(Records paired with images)
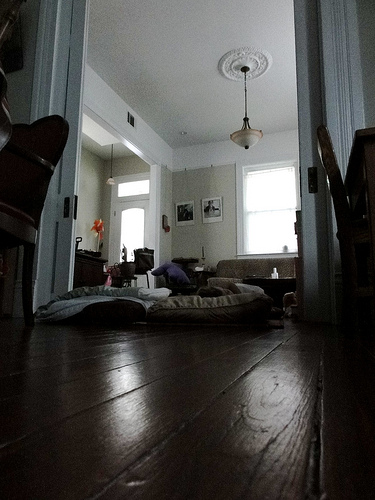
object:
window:
[240, 159, 302, 255]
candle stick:
[201, 256, 206, 269]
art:
[174, 199, 195, 226]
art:
[199, 194, 223, 223]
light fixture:
[215, 46, 274, 153]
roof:
[93, 7, 305, 147]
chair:
[153, 255, 199, 291]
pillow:
[33, 285, 172, 325]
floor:
[0, 317, 373, 498]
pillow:
[144, 290, 267, 320]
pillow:
[60, 281, 170, 296]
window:
[113, 177, 149, 198]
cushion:
[152, 288, 267, 318]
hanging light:
[108, 145, 121, 188]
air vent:
[123, 107, 141, 130]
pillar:
[85, 72, 189, 165]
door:
[112, 201, 145, 287]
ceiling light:
[222, 118, 285, 147]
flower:
[87, 216, 104, 252]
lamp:
[229, 64, 265, 152]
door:
[290, 0, 327, 335]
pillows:
[35, 283, 278, 319]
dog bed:
[38, 283, 268, 330]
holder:
[175, 243, 216, 273]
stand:
[96, 231, 100, 251]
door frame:
[72, 106, 155, 288]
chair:
[2, 74, 73, 334]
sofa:
[209, 257, 297, 291]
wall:
[0, 0, 375, 258]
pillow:
[153, 259, 189, 282]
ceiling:
[86, 1, 298, 148]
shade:
[231, 126, 264, 149]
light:
[104, 175, 116, 186]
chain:
[108, 145, 114, 179]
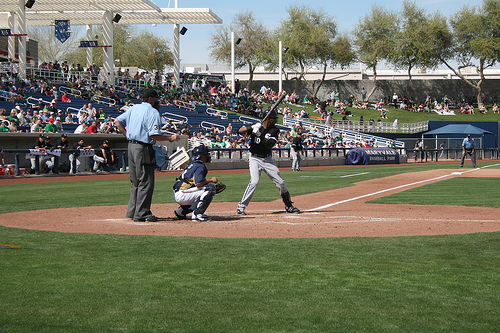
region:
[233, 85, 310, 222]
A baseball player is holding a bat.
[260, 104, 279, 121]
A baseball player is wearing a black helmet.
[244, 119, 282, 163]
A baseball player is wearing a black and white shirt.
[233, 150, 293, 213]
A baseball player is wearing white pants.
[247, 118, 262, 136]
A baseball player is wearing white gloves.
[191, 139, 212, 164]
A catcher is wearing a protective mask.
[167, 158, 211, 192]
A catcher is wearing a blue and white top.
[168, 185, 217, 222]
A catcher is wearing white pants.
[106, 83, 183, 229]
An umpire is standing behind a catcher.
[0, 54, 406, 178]
Spectators are in the stands.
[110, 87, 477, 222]
the people standing on the field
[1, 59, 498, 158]
the people in the audience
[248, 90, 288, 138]
the baseball bat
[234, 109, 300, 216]
the player holding the bat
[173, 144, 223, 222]
the catcher bending down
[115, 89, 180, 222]
the umpire standing up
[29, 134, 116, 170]
the players in the dug out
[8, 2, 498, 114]
the trees outside of the field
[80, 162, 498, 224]
the white lines on the field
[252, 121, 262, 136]
the two hands on the bat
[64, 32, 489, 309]
men playing baseball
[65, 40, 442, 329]
men on a baseball field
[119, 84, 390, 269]
men in uniform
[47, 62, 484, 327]
men in baseball uniform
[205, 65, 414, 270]
a man holding a bat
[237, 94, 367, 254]
a man swinging a bat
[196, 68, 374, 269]
a man wearing a black shirt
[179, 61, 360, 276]
a man wearing gloves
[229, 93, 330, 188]
a man wearing white gloves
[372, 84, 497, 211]
a blue tent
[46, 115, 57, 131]
spectator watch baseball game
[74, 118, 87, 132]
spectator watch baseball game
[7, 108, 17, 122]
spectator watch baseball game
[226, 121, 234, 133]
spectator watch baseball game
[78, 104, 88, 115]
spectator watch baseball game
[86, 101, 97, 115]
spectator watch baseball game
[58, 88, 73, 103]
spectator watch baseball game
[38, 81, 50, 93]
spectator watch baseball game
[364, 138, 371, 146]
spectator watch baseball game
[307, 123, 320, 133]
spectator watch baseball game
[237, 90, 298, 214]
Batter ready to swing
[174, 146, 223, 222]
Catcher is crouching down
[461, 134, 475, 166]
An umpire stands ready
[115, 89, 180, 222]
Umpire at home plate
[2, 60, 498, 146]
Crowd is watching the game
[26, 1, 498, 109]
A row of trees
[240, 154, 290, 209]
The pants are gray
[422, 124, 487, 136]
The tent is blue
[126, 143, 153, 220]
Pants are dark gray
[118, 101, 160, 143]
Shirt is light blue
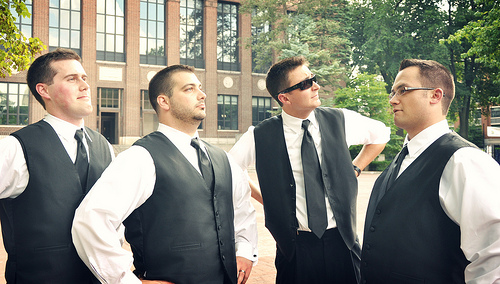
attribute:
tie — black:
[287, 119, 352, 234]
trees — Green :
[213, 0, 499, 173]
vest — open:
[273, 121, 369, 251]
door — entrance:
[98, 107, 120, 143]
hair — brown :
[27, 50, 81, 107]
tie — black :
[299, 119, 334, 236]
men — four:
[1, 45, 498, 277]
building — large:
[2, 2, 352, 163]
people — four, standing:
[2, 47, 498, 282]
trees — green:
[240, 1, 493, 62]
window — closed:
[48, 3, 88, 60]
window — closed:
[90, 0, 132, 66]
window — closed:
[138, 0, 172, 67]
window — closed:
[181, 1, 209, 73]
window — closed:
[216, 0, 245, 75]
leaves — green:
[237, 0, 499, 170]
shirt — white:
[397, 117, 482, 282]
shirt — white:
[225, 103, 392, 233]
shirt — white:
[67, 122, 259, 281]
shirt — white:
[2, 114, 114, 199]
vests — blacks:
[9, 117, 462, 252]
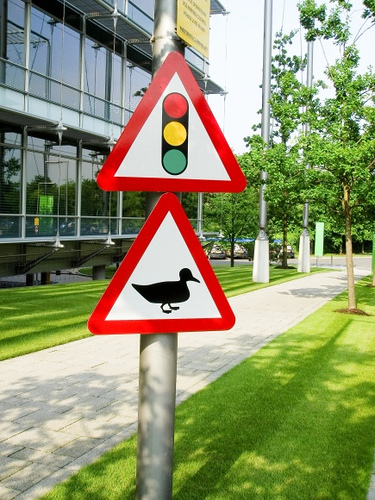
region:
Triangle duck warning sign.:
[68, 191, 243, 351]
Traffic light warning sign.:
[93, 50, 252, 210]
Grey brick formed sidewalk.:
[0, 261, 287, 409]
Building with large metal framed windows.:
[10, 5, 127, 262]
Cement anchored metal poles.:
[256, 3, 326, 292]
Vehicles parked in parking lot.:
[198, 220, 298, 273]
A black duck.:
[130, 267, 201, 314]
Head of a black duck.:
[178, 268, 193, 281]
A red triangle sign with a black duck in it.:
[84, 193, 236, 334]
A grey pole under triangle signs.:
[138, 332, 178, 498]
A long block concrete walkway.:
[0, 268, 372, 498]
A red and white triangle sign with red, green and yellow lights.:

**WRITTEN TASK**. Edit the data from the line with "[78, 104, 88, 115]" to the line with "[1, 45, 498, 277]", replacing "vest" with "jacket" and keeping everything else the same. Reproduce only those lines, and leave the pictures out of the output.

**EXERCISE OUTPUT**.
[78, 104, 88, 115]
spectator watch baseball game
[86, 101, 97, 115]
spectator watch baseball game
[58, 88, 73, 103]
spectator watch baseball game
[38, 81, 50, 93]
spectator watch baseball game
[364, 138, 371, 146]
spectator watch baseball game
[307, 123, 320, 133]
spectator watch baseball game
[237, 90, 298, 214]
Batter ready to swing
[174, 146, 223, 222]
Catcher is crouching down
[461, 134, 475, 166]
An umpire stands ready
[115, 89, 180, 222]
Umpire at home plate
[2, 60, 498, 146]
Crowd is watching the game
[26, 1, 498, 109]
A row of trees
[240, 154, 290, 209]
The pants are gray
[422, 124, 487, 136]
The tent is blue
[126, 143, 153, 220]
Pants are dark gray
[118, 101, 160, 143]
Shirt is light blue
attribute:
tie — black:
[287, 119, 352, 234]
trees — Green :
[213, 0, 499, 173]
jacket — open:
[273, 121, 369, 251]
door — entrance:
[98, 107, 120, 143]
hair — brown :
[27, 50, 81, 107]
tie — black :
[299, 119, 334, 236]
men — four:
[1, 45, 498, 277]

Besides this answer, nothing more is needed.